## SELECTED EXTRACT
________________

Skift Take

Southwest has been long known for not listing its fares on Google Flights or with online travel agencies.

Something that was once seen as unlikely now seems to be a reality: Southwest Airlines is on Google Flights. 

It’s unclear when exactly the change occurred, but it appears that Southwest fares began popping up on Google Flights Wednesday. The carrier has been long known for not listing its fares on Google Flights or online travel agencies as a way to cut out distribution costs and to build loyalty among its customers.

Southwest flights from Dallas Love Field to Denver appeared on Google Flights Wednesday afternoon.

Southwest said it wanted to increase its visibility on the travel platform.

“We’re extending the reach of by giving users of Google Flights enhanced visibility into our available flights, fares, and the benefits of our products and services,” Southwest said in a statement. “In our initial piloting of this partnership, we’ve made it possible for Google Flights users to compare our different fare options and click directly into to book their selected itinerary.” 

This marks one of the biggest strategy shifts in Southwest’s history as the carrier looks for ways to remain competitive amid an international and premium travel boom. 

Besides a change in consumer preferences, the airline has also been affected by Boeing delivery delays as it has cut capacity and paused pilot and flight attendant hiring.

The carrier’s flights also started appearing on Chase Travel’s booking portal, but so far, other credit card companies don’t have access to Southwest flights.

________________

Dataset items
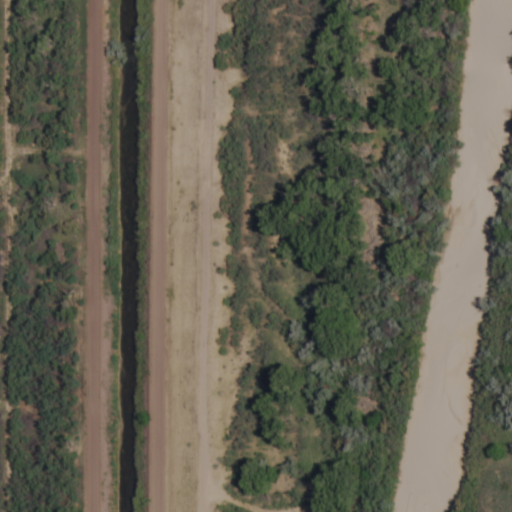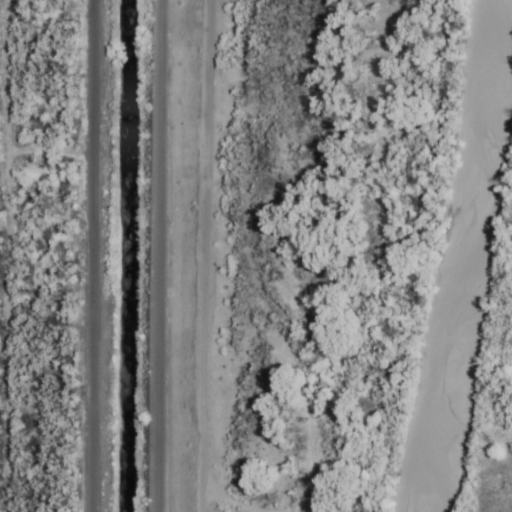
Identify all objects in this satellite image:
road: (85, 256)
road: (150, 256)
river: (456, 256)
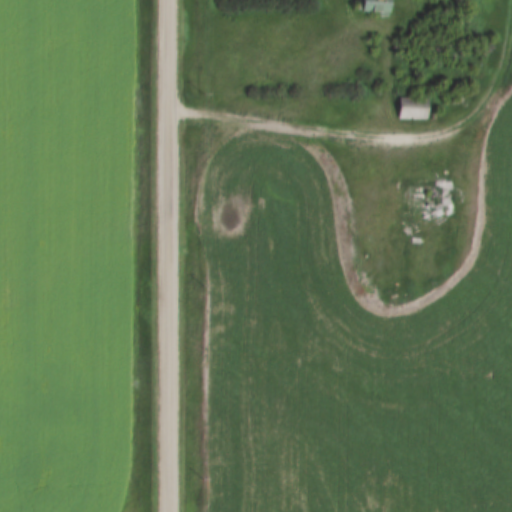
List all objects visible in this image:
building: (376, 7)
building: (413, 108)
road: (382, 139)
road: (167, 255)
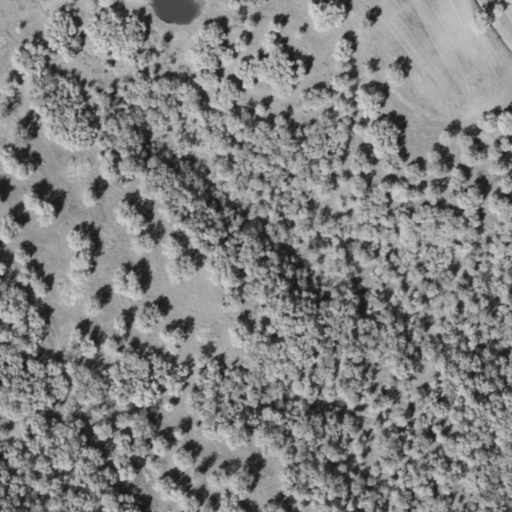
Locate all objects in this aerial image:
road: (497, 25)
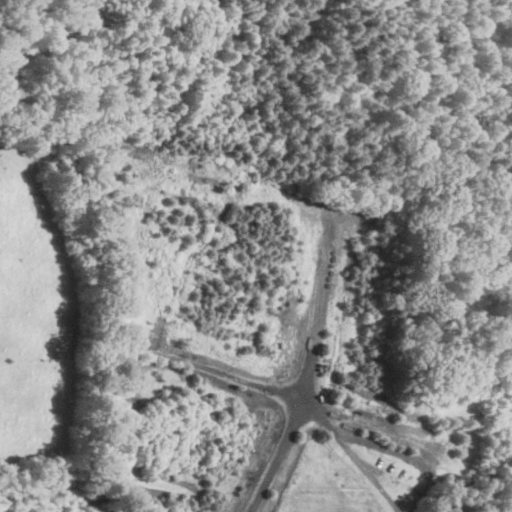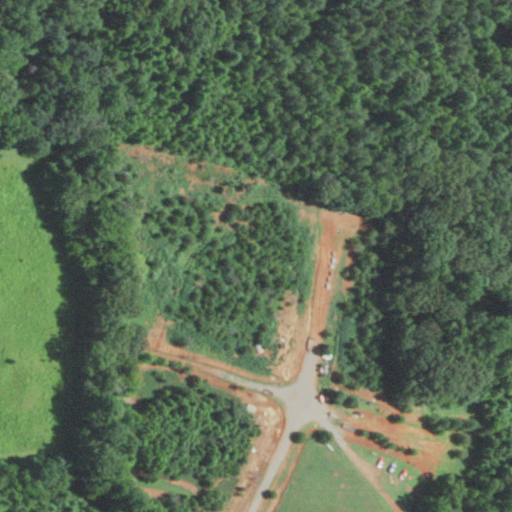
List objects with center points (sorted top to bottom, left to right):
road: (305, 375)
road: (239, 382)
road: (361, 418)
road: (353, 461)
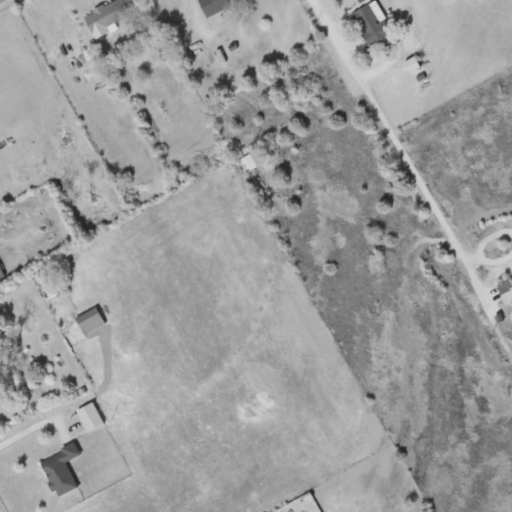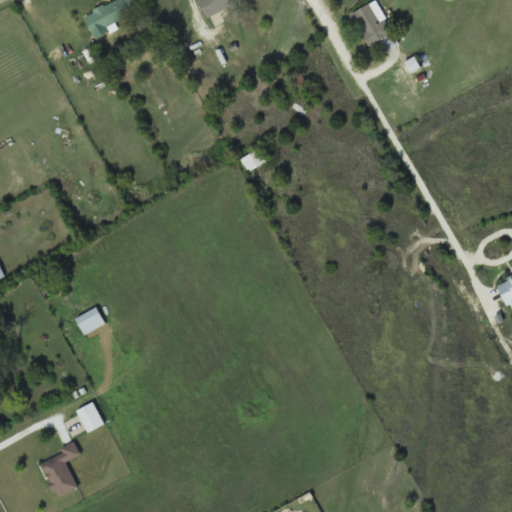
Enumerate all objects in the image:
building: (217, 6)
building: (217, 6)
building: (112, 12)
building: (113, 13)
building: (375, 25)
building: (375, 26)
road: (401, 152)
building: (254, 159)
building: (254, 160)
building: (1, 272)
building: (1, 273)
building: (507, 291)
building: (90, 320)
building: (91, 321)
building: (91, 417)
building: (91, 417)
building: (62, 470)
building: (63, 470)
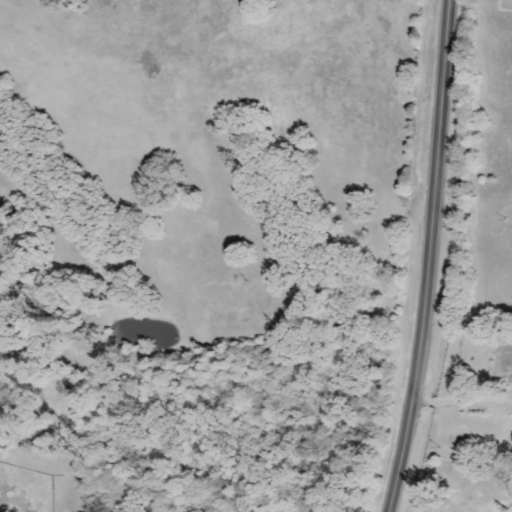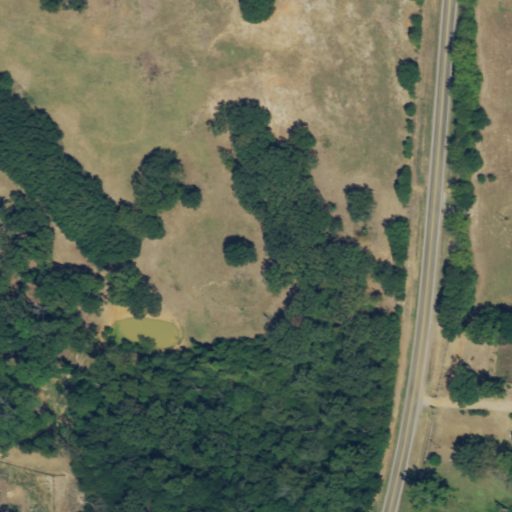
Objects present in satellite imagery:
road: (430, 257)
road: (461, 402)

________________

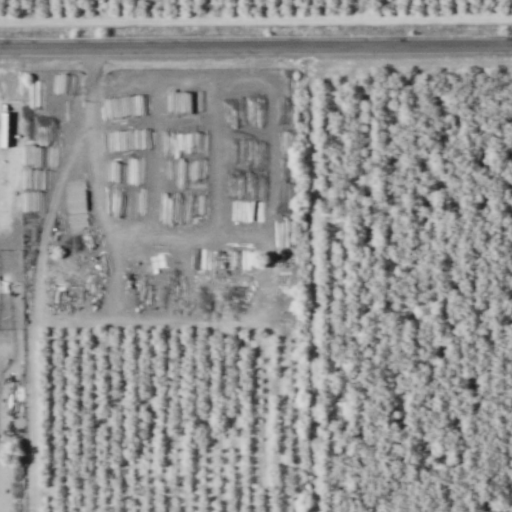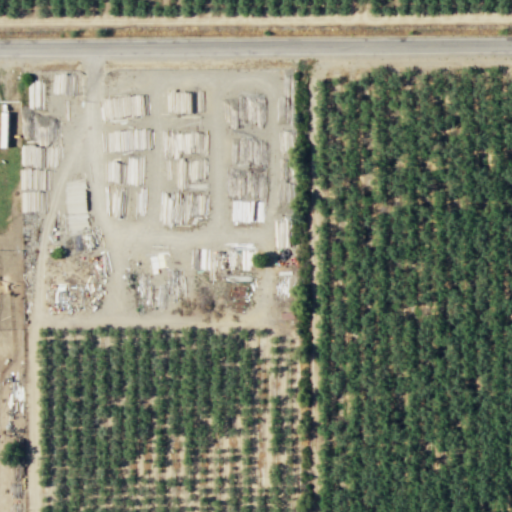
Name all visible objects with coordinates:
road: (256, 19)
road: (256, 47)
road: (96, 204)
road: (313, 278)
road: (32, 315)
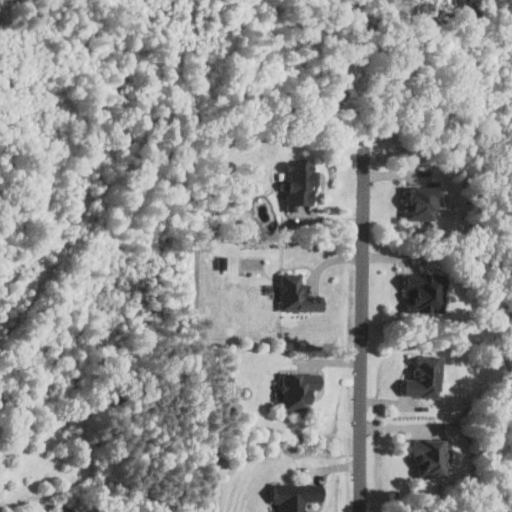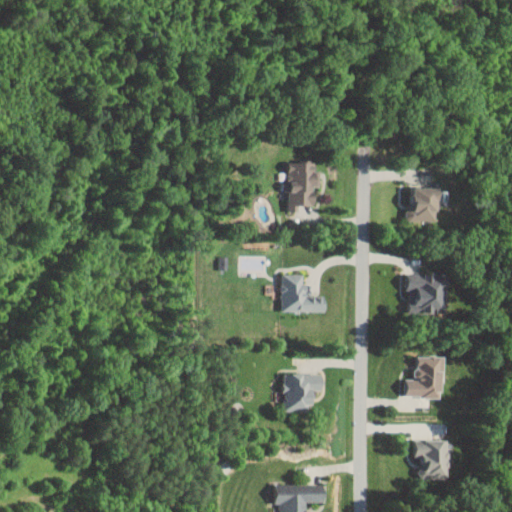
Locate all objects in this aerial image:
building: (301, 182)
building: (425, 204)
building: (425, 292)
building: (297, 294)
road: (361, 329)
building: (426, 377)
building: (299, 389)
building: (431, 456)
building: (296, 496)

________________

## WRITTEN INSTRUCTION 1
Reproduce word for word the part of the article about Southwest fares on Google Flights that begins at the words "Besides a change" and stops after the words "flight attendant hiring.".
## WRITTEN INSTRUCTION 2
Gather every line of the records that contains the string "visible", matching case exactly.

## FINISHED ANSWER 1
Besides a change in consumer preferences, the airline has also been affected by Boeing delivery delays as it has cut capacity and paused pilot and flight attendant hiring.

## FINISHED ANSWER 2
List all objects visible in this image:
Name all visible objects with coordinates:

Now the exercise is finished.